** Data provided follows **
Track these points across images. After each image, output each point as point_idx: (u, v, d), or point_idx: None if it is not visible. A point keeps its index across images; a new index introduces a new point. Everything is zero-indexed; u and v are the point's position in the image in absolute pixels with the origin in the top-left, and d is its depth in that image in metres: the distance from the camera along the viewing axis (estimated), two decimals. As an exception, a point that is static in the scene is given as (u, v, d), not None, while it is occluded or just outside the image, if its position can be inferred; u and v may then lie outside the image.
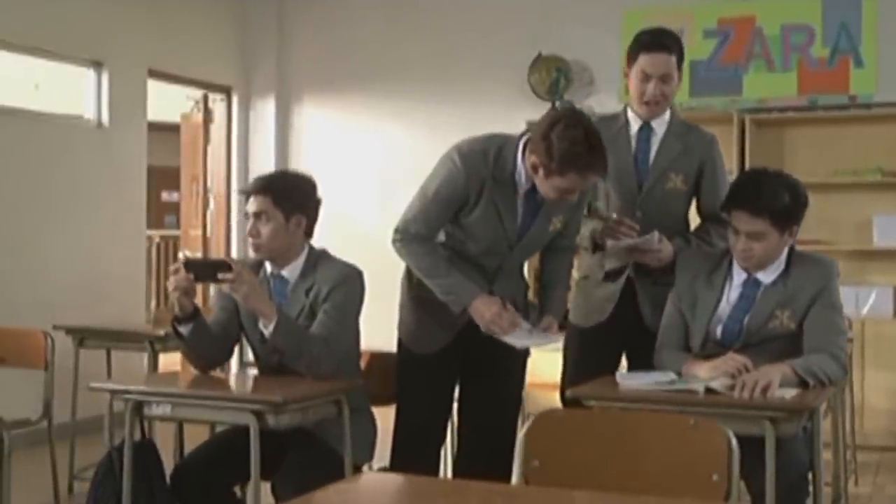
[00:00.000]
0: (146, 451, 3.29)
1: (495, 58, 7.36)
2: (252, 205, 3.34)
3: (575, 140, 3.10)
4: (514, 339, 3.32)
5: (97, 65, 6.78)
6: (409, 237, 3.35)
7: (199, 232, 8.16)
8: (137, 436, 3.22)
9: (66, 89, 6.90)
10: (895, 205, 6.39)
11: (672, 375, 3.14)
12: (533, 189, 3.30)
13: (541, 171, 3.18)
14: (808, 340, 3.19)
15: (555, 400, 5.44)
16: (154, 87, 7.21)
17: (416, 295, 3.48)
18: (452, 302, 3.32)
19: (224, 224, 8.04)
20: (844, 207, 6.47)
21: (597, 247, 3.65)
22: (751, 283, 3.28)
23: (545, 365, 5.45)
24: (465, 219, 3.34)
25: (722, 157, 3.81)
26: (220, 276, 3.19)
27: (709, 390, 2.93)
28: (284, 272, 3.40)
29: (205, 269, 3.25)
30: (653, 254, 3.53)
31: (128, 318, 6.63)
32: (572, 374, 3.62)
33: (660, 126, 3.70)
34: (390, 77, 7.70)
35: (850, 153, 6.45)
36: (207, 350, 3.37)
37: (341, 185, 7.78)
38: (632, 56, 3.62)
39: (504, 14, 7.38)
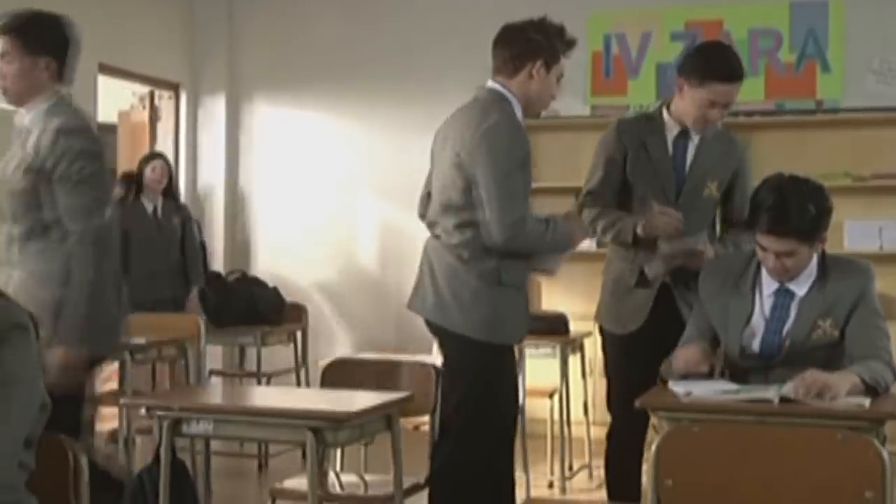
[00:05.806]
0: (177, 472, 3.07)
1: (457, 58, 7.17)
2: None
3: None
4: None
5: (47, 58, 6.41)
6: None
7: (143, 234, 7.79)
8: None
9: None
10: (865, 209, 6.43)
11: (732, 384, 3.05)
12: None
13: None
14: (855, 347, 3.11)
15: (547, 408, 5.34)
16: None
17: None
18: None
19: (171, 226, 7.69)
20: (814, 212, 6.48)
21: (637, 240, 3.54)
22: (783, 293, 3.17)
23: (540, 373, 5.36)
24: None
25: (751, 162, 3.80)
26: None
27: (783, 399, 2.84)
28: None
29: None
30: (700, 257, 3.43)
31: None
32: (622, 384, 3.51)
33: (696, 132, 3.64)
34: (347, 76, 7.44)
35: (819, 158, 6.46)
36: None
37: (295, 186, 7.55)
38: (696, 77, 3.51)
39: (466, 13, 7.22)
** End of Data provided **
** Data provided follows **
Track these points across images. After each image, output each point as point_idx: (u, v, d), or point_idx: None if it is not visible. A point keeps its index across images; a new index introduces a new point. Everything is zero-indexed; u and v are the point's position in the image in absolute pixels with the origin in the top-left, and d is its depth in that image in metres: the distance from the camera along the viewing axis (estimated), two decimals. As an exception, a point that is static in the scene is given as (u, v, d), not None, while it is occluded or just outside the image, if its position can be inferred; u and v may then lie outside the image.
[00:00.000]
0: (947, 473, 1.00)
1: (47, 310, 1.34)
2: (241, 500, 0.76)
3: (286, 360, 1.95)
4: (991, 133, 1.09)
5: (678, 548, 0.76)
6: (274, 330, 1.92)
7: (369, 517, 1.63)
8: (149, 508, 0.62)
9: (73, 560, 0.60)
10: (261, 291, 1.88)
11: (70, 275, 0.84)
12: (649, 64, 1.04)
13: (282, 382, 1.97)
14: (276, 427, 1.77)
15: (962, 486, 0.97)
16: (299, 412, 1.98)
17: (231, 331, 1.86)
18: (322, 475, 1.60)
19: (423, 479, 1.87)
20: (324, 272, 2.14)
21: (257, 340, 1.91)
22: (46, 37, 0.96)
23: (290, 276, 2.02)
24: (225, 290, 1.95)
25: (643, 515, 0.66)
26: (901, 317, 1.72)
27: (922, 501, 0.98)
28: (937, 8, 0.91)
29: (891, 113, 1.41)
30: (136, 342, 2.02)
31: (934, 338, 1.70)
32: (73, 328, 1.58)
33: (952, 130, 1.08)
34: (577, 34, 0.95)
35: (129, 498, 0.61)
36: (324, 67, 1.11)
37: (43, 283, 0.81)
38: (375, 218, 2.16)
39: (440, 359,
** End of Data provided **
Instructions to follow — When you reach the line holding "21: (257, 340, 1.91)" in the records above, begin reproducing exactly, stop after the line holding "34: (577, 34, 0.95)", and output nothing else.

Solution to this problem —
21: (257, 340, 1.91)
22: (46, 37, 0.96)
23: (290, 276, 2.02)
24: (225, 290, 1.95)
25: (643, 515, 0.66)
26: (901, 317, 1.72)
27: (922, 501, 0.98)
28: (937, 8, 0.91)
29: (891, 113, 1.41)
30: (136, 342, 2.02)
31: (934, 338, 1.70)
32: (73, 328, 1.58)
33: (952, 130, 1.08)
34: (577, 34, 0.95)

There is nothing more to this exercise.